=== PROBLEM ===
Please answer these questions using the letter to Malone:
1. How many weeks pregnant is the writer?
2. For how many years has Malone been the center of the writer's universe?
3. What did Malone ask for this morning?

Dear Malone,
Your little sister’s arrival is just days away. We don’t know when she’s coming but we know it is soon. I’m 38.5 weeks pregnant. I kiss you goodnight every night, wondering if the day was our very last day of just the two of us.
For the past four years, you have been the center of my universe. I’m nervous that you’ll feel like you’re getting the shaft after she’s here. But this is all for you babe. All for you. And in a way, all for her too. I know how lonely it is to grow up without a sibling and I don’t want that for you. The two of you will have a shared history as you grow and someone to lean on as you get older. Something that I, as an only child do not have.
You’ve been sticking extra close to me lately. I can tell you’re nervous and scared. I can’t leave the house to run an errand with extra hugs and kisses from you. I can tell that you know things are going to change. And I know things are going to change too. But I don’t know how. I don’t have the answers. This is going to be a new adventure for our family. That much I do know. It probably will be painful- but growth always is, my love.
This morning you asked if we could have an extra cuddle on my bed. While we were laying there curled up together, you finally felt safe enough to let your feelings out.
“I don’t want her to come yet,” you said. “I’m really enjoying these last few days of just the two of us.” Such wisdom, coming from four year old you.
It broke my heart to hear those words because I feel the same way. My belly is heavy and my body is weak from carrying your sister around. My back constantly hurts. But I’m trying my best to make the most of our time together. And when you ask me to pick you up, I do it.

=== DATA BELOW ===
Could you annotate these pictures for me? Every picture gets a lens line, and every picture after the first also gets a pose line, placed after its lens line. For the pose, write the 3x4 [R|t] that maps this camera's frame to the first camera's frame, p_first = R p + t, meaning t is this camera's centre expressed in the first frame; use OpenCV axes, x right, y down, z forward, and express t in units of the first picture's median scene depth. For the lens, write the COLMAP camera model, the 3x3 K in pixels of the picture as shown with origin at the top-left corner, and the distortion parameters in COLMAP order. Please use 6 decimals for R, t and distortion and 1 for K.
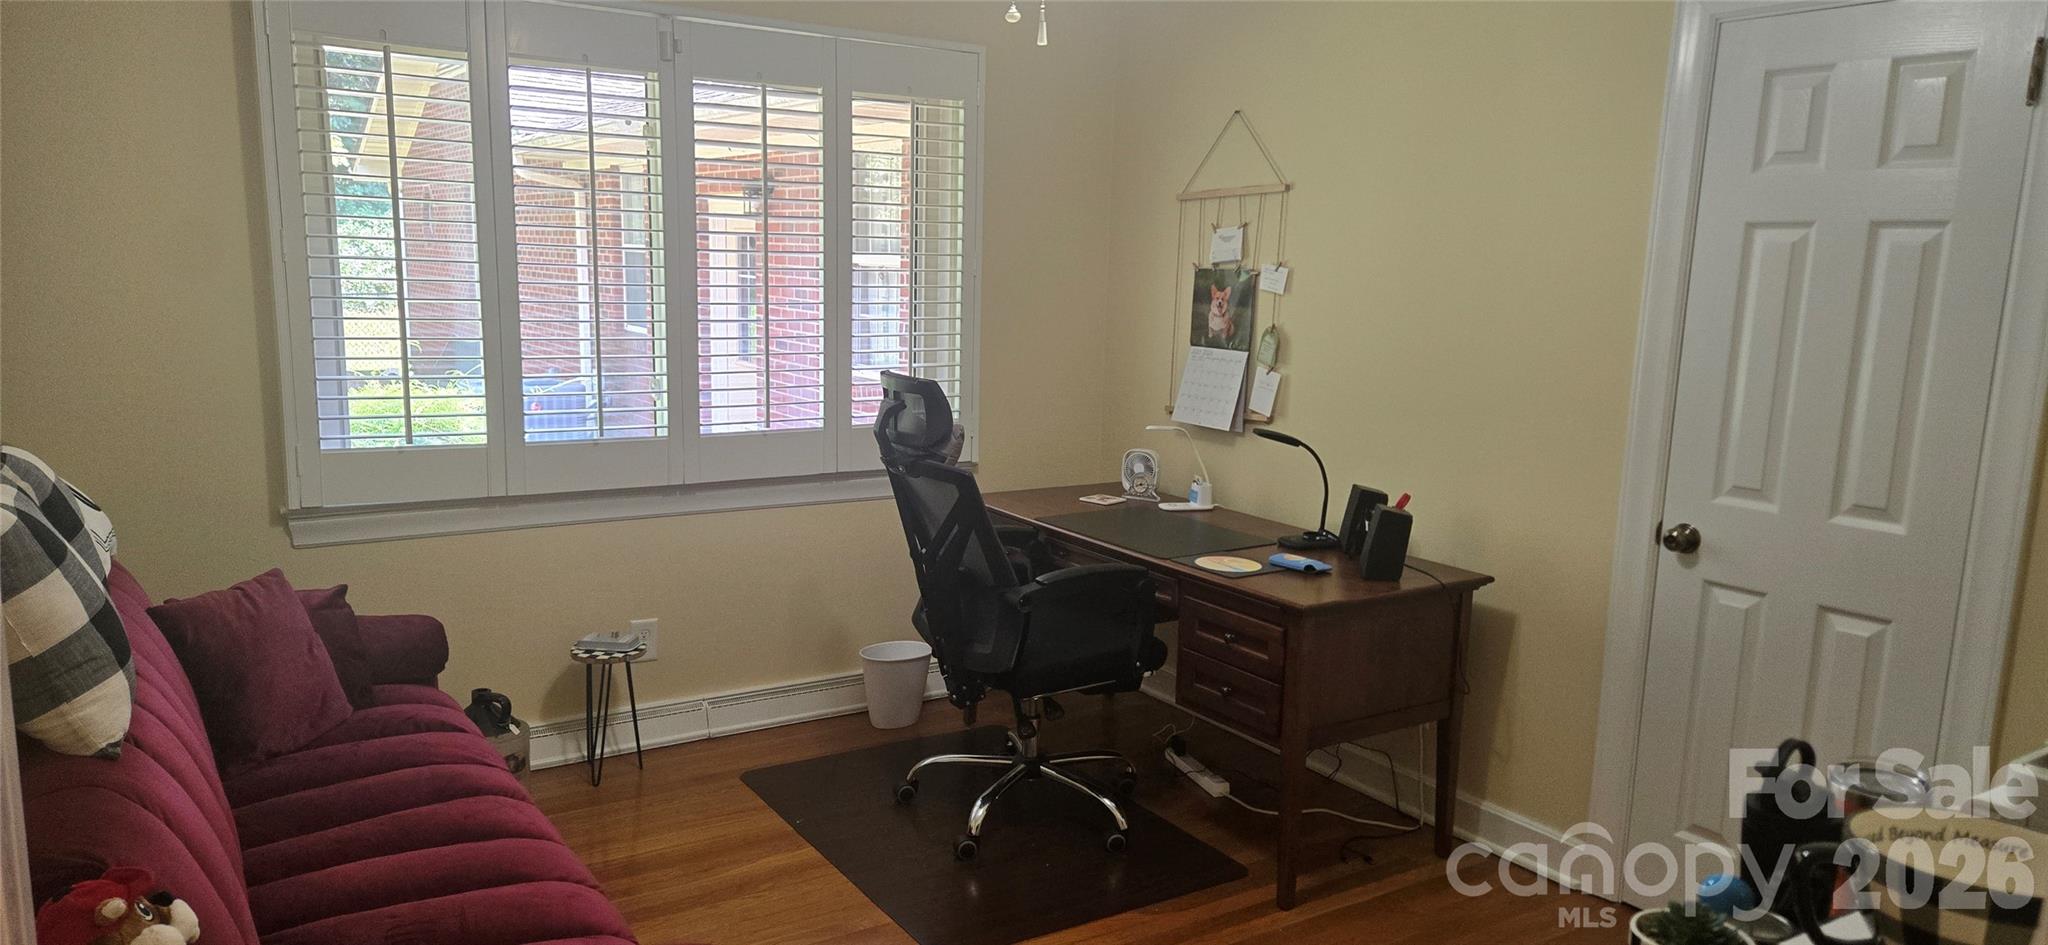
lens RADIAL K [[1378.0, 0, 1024.0], [0, 1378.0, 472.5], [0, 0, 1]] dist [0.000669, -0.001310]
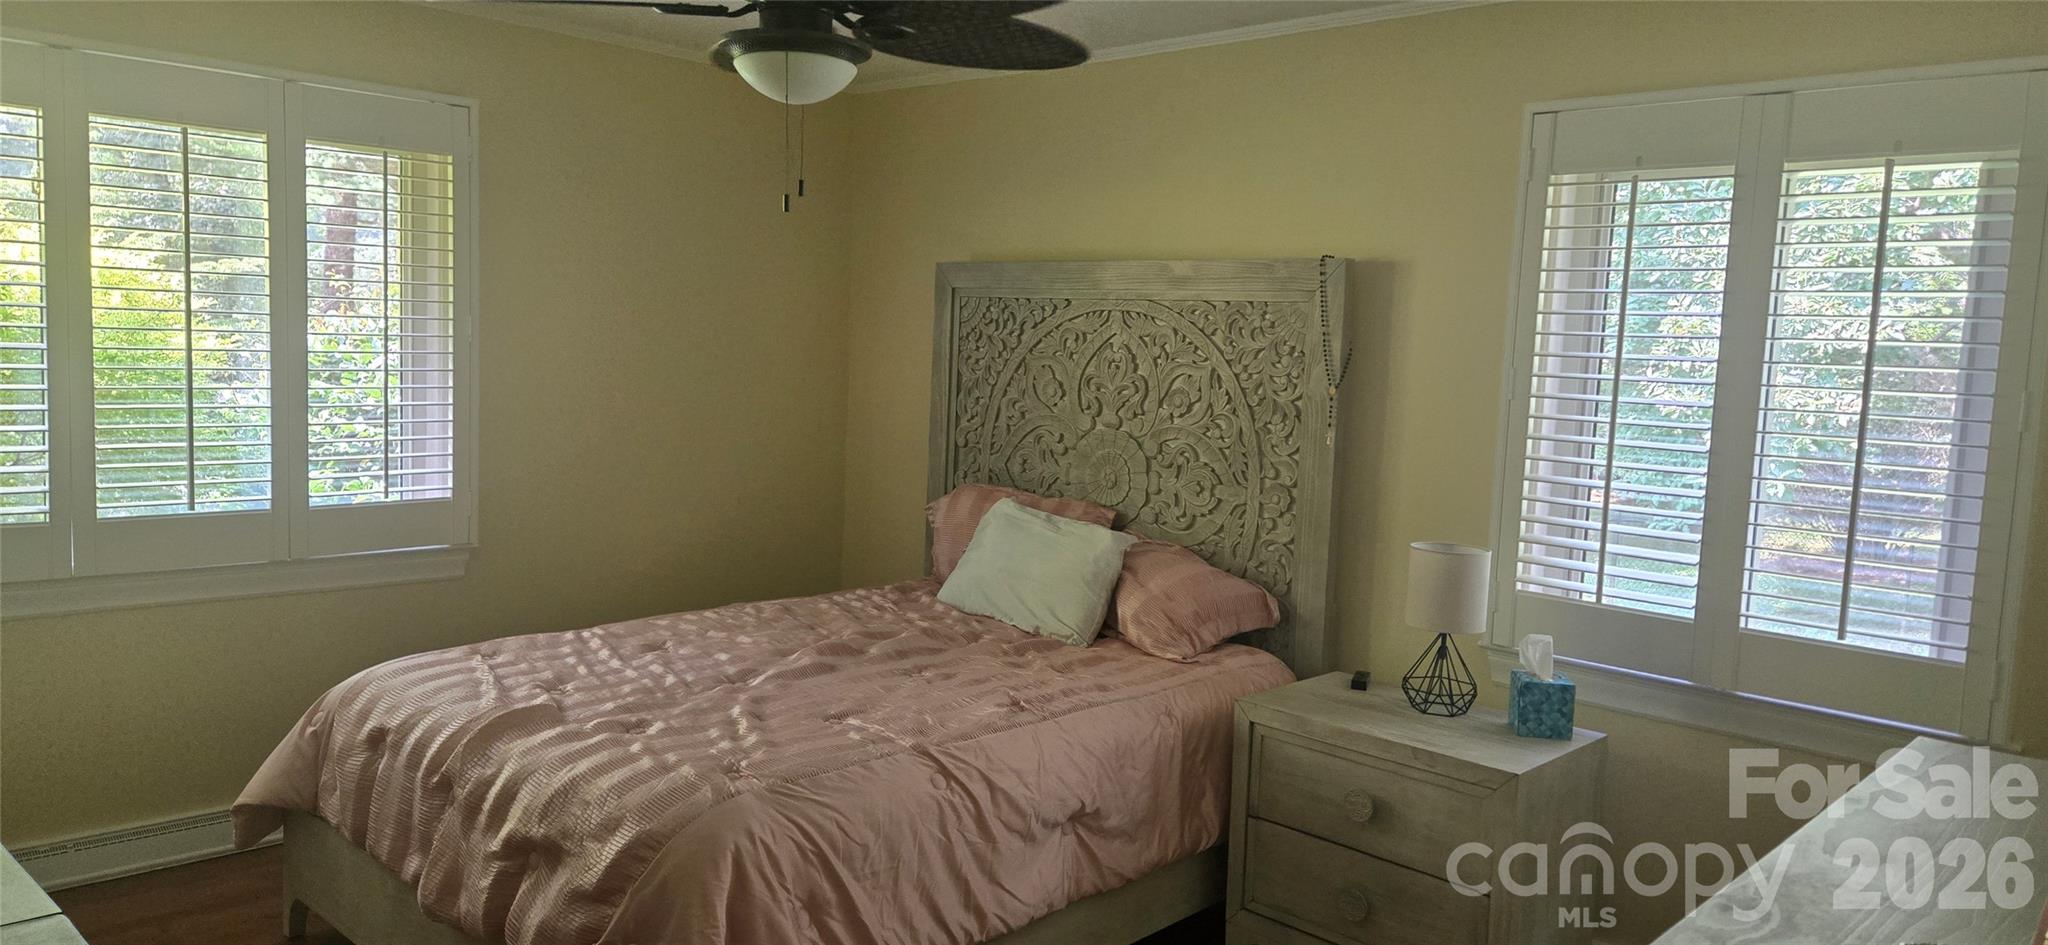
lens RADIAL K [[1378.0, 0, 1024.0], [0, 1378.0, 472.5], [0, 0, 1]] dist [0.000669, -0.001310]
pose [[0.939496, -0.011429, 0.342369, -0.098596], [0.029188, 0.998479, -0.046763, 0.007373], [-0.341314, 0.053927, 0.938401, -0.067356]]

=== ANSWER FOR THE TASK ===
1. 38.5 weeks
2. Four years
3. An extra cuddle on the writer's bed